White House National Security Adviser Jake Sullivan is greeted by Yang Tao, Director General of the State Department’s North American and Oceanic Affairs Department, and US Ambassador to China Nicholas Burns upon his arrival in Beijing on August 27, 2024. | Photo Credit: Reuters
A top White House official is there to discuss relations with China, which have been severely tested during President Joe Biden’s tenure.
National security adviser Jake Sullivan has been Mr. Biden’s go-to adviser for often unannounced talks with the Communist Party’s top foreign policy official to try to manage growing differences between Washington and Beijing.
Upon landing, Mr. Sullivan was greeted by Yang Tao, head of the Chinese Foreign Ministry’s North America and Oceanic Department, and US Ambassador to China Nicholas Burns.
Mr. Sullivan’s trip, which will last until Thursday, has a limited goal — to try to maintain communications in a relationship that was broken for most of a year in 2022-23 and could only be repaired over several months.
Though no major announcements are expected, Mr.

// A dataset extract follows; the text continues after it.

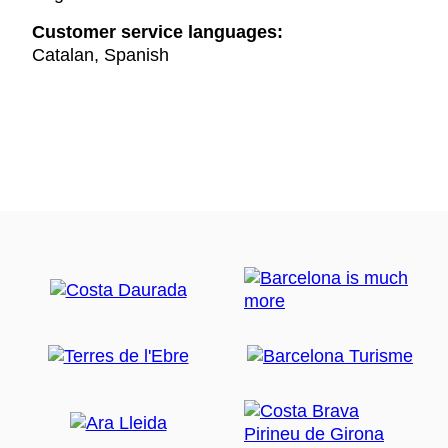
Customer service languages:
Catalan, Spanish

Sullivan’s meetings could lay the groundwork for a possible final summit with Chinese leader Xi Jinping before Biden leaves office in January.
Mr. Sullivan will hold talks with Foreign Minister Wang Yi, who also holds the senior position of director of the Office of the Communist Party’s Central Foreign Affairs Commission.
It is unusual to hold both posts. Mr. Wang initially resigned as foreign minister, but he returned nearly seven months later, in July 2023, when his successor was removed for reasons that have not been made public.
The Biden administration has taken a tough stance toward China, viewing it as a strategic competitor, restricting its companies’ access to advanced technology and confronting this rising power as it seeks to exert influence over Taiwan and the South China Sea.
Already frosty relations further cooled after then-House Speaker Nancy Pelosi, a senior US lawmaker, visited Taiwan in August 2022. Hopes of restoring ties were dashed the following February, when a suspected Chinese spy balloon flew across the US before being shot down by US forces.
At the meeting between Mr Sullivan and Mr Wang in Vienna in May 2023, the two countries began a delicate process of getting relations back on track. Since then, they have met twice more in a third country, Malta and Thailand. Their first talks will take place in Beijing this week.
China’s foreign ministry said this week that relations with the US were at “a critical juncture”. It said the two sides were engaging on climate and other issues, but it accused the US of persistently obstructing and pressuring China.